## Objective
Copy every line of the data below word for word.

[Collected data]
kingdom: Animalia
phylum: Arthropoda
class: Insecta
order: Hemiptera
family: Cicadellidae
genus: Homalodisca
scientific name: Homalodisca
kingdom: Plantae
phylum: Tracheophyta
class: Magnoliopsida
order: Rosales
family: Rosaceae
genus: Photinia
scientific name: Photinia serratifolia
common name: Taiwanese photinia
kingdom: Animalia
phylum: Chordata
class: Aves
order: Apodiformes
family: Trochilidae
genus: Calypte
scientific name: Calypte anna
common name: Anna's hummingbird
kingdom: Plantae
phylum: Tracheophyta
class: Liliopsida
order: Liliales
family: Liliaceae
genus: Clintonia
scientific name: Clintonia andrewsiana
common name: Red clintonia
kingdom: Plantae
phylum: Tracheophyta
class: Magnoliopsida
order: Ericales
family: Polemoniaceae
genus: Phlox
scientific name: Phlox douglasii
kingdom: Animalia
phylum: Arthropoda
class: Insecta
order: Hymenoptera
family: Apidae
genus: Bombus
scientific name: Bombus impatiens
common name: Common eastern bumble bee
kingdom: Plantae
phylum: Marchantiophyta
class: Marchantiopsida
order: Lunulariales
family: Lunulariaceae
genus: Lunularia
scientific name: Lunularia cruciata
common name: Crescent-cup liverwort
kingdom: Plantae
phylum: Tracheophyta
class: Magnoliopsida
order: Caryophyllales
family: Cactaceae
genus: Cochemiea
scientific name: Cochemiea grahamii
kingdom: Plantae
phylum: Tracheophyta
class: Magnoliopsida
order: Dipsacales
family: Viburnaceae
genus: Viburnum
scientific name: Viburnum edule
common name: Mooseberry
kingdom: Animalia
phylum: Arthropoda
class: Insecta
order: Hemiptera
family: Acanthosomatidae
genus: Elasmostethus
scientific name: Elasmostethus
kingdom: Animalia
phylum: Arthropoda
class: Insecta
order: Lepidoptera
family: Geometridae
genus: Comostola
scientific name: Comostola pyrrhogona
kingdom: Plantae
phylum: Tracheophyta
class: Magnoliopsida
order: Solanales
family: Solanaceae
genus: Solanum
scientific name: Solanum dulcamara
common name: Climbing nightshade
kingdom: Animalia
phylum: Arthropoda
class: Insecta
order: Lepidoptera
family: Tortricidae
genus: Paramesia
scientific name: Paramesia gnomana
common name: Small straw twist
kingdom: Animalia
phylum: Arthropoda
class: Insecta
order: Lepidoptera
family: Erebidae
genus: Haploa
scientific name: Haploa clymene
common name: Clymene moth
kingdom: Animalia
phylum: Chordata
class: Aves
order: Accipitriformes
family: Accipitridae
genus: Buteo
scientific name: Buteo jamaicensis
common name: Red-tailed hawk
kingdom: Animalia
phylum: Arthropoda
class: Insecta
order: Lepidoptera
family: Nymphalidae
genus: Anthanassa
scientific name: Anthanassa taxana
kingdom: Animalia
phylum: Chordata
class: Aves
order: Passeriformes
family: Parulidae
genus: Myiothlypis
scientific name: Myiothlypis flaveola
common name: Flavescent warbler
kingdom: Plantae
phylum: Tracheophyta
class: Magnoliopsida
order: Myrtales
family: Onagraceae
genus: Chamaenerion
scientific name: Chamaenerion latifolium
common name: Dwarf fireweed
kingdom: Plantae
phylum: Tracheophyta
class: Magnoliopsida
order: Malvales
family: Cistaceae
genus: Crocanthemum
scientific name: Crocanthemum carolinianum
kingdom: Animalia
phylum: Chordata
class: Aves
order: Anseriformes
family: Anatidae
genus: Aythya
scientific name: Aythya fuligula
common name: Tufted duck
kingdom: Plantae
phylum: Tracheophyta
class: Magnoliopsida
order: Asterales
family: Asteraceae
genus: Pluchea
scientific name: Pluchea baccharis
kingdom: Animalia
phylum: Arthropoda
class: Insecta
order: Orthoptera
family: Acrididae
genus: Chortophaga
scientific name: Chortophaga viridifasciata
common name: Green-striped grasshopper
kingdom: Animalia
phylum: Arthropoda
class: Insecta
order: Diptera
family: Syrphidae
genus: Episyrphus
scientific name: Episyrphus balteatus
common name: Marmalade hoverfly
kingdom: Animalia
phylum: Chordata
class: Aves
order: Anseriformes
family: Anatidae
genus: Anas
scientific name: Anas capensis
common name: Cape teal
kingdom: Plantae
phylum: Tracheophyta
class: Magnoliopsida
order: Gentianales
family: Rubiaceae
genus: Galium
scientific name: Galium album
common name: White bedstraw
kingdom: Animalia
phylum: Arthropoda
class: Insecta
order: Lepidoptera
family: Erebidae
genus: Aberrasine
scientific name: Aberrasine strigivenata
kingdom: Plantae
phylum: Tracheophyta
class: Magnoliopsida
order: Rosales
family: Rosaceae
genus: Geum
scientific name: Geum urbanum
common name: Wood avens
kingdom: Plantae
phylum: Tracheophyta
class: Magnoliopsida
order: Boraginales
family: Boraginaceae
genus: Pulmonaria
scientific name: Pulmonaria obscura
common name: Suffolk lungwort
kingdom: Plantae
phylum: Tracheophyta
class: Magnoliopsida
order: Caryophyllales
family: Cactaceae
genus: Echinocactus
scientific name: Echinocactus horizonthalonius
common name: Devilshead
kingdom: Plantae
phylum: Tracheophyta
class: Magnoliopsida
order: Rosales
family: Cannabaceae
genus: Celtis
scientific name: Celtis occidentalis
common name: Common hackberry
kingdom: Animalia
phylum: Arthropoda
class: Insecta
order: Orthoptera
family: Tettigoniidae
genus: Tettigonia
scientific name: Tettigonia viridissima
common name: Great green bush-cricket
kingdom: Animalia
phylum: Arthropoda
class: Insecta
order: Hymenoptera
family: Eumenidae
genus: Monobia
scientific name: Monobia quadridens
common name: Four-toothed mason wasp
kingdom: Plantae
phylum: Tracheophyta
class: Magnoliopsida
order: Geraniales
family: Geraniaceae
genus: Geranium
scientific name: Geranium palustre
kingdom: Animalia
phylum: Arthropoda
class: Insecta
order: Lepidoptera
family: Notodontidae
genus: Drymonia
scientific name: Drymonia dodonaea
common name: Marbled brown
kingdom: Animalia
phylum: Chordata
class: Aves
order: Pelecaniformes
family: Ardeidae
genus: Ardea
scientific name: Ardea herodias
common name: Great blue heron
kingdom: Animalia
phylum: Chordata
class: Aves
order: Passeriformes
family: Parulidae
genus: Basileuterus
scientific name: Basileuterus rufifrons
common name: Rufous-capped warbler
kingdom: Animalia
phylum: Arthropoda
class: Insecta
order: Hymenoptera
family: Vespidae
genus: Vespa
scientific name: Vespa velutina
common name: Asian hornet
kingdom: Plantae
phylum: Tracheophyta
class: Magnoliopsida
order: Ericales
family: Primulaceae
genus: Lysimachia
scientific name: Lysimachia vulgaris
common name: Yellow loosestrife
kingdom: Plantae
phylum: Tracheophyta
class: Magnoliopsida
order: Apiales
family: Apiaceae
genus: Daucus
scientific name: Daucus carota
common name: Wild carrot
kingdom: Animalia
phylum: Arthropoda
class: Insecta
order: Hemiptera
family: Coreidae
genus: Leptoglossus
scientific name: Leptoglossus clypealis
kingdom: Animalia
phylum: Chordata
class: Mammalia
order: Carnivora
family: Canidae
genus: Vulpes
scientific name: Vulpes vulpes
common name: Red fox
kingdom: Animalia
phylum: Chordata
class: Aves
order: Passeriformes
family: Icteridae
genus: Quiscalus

## Result for this exercise
kingdom: Animalia
phylum: Arthropoda
class: Insecta
order: Hemiptera
family: Cicadellidae
genus: Homalodisca
scientific name: Homalodisca
kingdom: Plantae
phylum: Tracheophyta
class: Magnoliopsida
order: Rosales
family: Rosaceae
genus: Photinia
scientific name: Photinia serratifolia
common name: Taiwanese photinia
kingdom: Animalia
phylum: Chordata
class: Aves
order: Apodiformes
family: Trochilidae
genus: Calypte
scientific name: Calypte anna
common name: Anna's hummingbird
kingdom: Plantae
phylum: Tracheophyta
class: Liliopsida
order: Liliales
family: Liliaceae
genus: Clintonia
scientific name: Clintonia andrewsiana
common name: Red clintonia
kingdom: Plantae
phylum: Tracheophyta
class: Magnoliopsida
order: Ericales
family: Polemoniaceae
genus: Phlox
scientific name: Phlox douglasii
kingdom: Animalia
phylum: Arthropoda
class: Insecta
order: Hymenoptera
family: Apidae
genus: Bombus
scientific name: Bombus impatiens
common name: Common eastern bumble bee
kingdom: Plantae
phylum: Marchantiophyta
class: Marchantiopsida
order: Lunulariales
family: Lunulariaceae
genus: Lunularia
scientific name: Lunularia cruciata
common name: Crescent-cup liverwort
kingdom: Plantae
phylum: Tracheophyta
class: Magnoliopsida
order: Caryophyllales
family: Cactaceae
genus: Cochemiea
scientific name: Cochemiea grahamii
kingdom: Plantae
phylum: Tracheophyta
class: Magnoliopsida
order: Dipsacales
family: Viburnaceae
genus: Viburnum
scientific name: Viburnum edule
common name: Mooseberry
kingdom: Animalia
phylum: Arthropoda
class: Insecta
order: Hemiptera
family: Acanthosomatidae
genus: Elasmostethus
scientific name: Elasmostethus
kingdom: Animalia
phylum: Arthropoda
class: Insecta
order: Lepidoptera
family: Geometridae
genus: Comostola
scientific name: Comostola pyrrhogona
kingdom: Plantae
phylum: Tracheophyta
class: Magnoliopsida
order: Solanales
family: Solanaceae
genus: Solanum
scientific name: Solanum dulcamara
common name: Climbing nightshade
kingdom: Animalia
phylum: Arthropoda
class: Insecta
order: Lepidoptera
family: Tortricidae
genus: Paramesia
scientific name: Paramesia gnomana
common name: Small straw twist
kingdom: Animalia
phylum: Arthropoda
class: Insecta
order: Lepidoptera
family: Erebidae
genus: Haploa
scientific name: Haploa clymene
common name: Clymene moth
kingdom: Animalia
phylum: Chordata
class: Aves
order: Accipitriformes
family: Accipitridae
genus: Buteo
scientific name: Buteo jamaicensis
common name: Red-tailed hawk
kingdom: Animalia
phylum: Arthropoda
class: Insecta
order: Lepidoptera
family: Nymphalidae
genus: Anthanassa
scientific name: Anthanassa taxana
kingdom: Animalia
phylum: Chordata
class: Aves
order: Passeriformes
family: Parulidae
genus: Myiothlypis
scientific name: Myiothlypis flaveola
common name: Flavescent warbler
kingdom: Plantae
phylum: Tracheophyta
class: Magnoliopsida
order: Myrtales
family: Onagraceae
genus: Chamaenerion
scientific name: Chamaenerion latifolium
common name: Dwarf fireweed
kingdom: Plantae
phylum: Tracheophyta
class: Magnoliopsida
order: Malvales
family: Cistaceae
genus: Crocanthemum
scientific name: Crocanthemum carolinianum
kingdom: Animalia
phylum: Chordata
class: Aves
order: Anseriformes
family: Anatidae
genus: Aythya
scientific name: Aythya fuligula
common name: Tufted duck
kingdom: Plantae
phylum: Tracheophyta
class: Magnoliopsida
order: Asterales
family: Asteraceae
genus: Pluchea
scientific name: Pluchea baccharis
kingdom: Animalia
phylum: Arthropoda
class: Insecta
order: Orthoptera
family: Acrididae
genus: Chortophaga
scientific name: Chortophaga viridifasciata
common name: Green-striped grasshopper
kingdom: Animalia
phylum: Arthropoda
class: Insecta
order: Diptera
family: Syrphidae
genus: Episyrphus
scientific name: Episyrphus balteatus
common name: Marmalade hoverfly
kingdom: Animalia
phylum: Chordata
class: Aves
order: Anseriformes
family: Anatidae
genus: Anas
scientific name: Anas capensis
common name: Cape teal
kingdom: Plantae
phylum: Tracheophyta
class: Magnoliopsida
order: Gentianales
family: Rubiaceae
genus: Galium
scientific name: Galium album
common name: White bedstraw
kingdom: Animalia
phylum: Arthropoda
class: Insecta
order: Lepidoptera
family: Erebidae
genus: Aberrasine
scientific name: Aberrasine strigivenata
kingdom: Plantae
phylum: Tracheophyta
class: Magnoliopsida
order: Rosales
family: Rosaceae
genus: Geum
scientific name: Geum urbanum
common name: Wood avens
kingdom: Plantae
phylum: Tracheophyta
class: Magnoliopsida
order: Boraginales
family: Boraginaceae
genus: Pulmonaria
scientific name: Pulmonaria obscura
common name: Suffolk lungwort
kingdom: Plantae
phylum: Tracheophyta
class: Magnoliopsida
order: Caryophyllales
family: Cactaceae
genus: Echinocactus
scientific name: Echinocactus horizonthalonius
common name: Devilshead
kingdom: Plantae
phylum: Tracheophyta
class: Magnoliopsida
order: Rosales
family: Cannabaceae
genus: Celtis
scientific name: Celtis occidentalis
common name: Common hackberry
kingdom: Animalia
phylum: Arthropoda
class: Insecta
order: Orthoptera
family: Tettigoniidae
genus: Tettigonia
scientific name: Tettigonia viridissima
common name: Great green bush-cricket
kingdom: Animalia
phylum: Arthropoda
class: Insecta
order: Hymenoptera
family: Eumenidae
genus: Monobia
scientific name: Monobia quadridens
common name: Four-toothed mason wasp
kingdom: Plantae
phylum: Tracheophyta
class: Magnoliopsida
order: Geraniales
family: Geraniaceae
genus: Geranium
scientific name: Geranium palustre
kingdom: Animalia
phylum: Arthropoda
class: Insecta
order: Lepidoptera
family: Notodontidae
genus: Drymonia
scientific name: Drymonia dodonaea
common name: Marbled brown
kingdom: Animalia
phylum: Chordata
class: Aves
order: Pelecaniformes
family: Ardeidae
genus: Ardea
scientific name: Ardea herodias
common name: Great blue heron
kingdom: Animalia
phylum: Chordata
class: Aves
order: Passeriformes
family: Parulidae
genus: Basileuterus
scientific name: Basileuterus rufifrons
common name: Rufous-capped warbler
kingdom: Animalia
phylum: Arthropoda
class: Insecta
order: Hymenoptera
family: Vespidae
genus: Vespa
scientific name: Vespa velutina
common name: Asian hornet
kingdom: Plantae
phylum: Tracheophyta
class: Magnoliopsida
order: Ericales
family: Primulaceae
genus: Lysimachia
scientific name: Lysimachia vulgaris
common name: Yellow loosestrife
kingdom: Plantae
phylum: Tracheophyta
class: Magnoliopsida
order: Apiales
family: Apiaceae
genus: Daucus
scientific name: Daucus carota
common name: Wild carrot
kingdom: Animalia
phylum: Arthropoda
class: Insecta
order: Hemiptera
family: Coreidae
genus: Leptoglossus
scientific name: Leptoglossus clypealis
kingdom: Animalia
phylum: Chordata
class: Mammalia
order: Carnivora
family: Canidae
genus: Vulpes
scientific name: Vulpes vulpes
common name: Red fox
kingdom: Animalia
phylum: Chordata
class: Aves
order: Passeriformes
family: Icteridae
genus: Quiscalus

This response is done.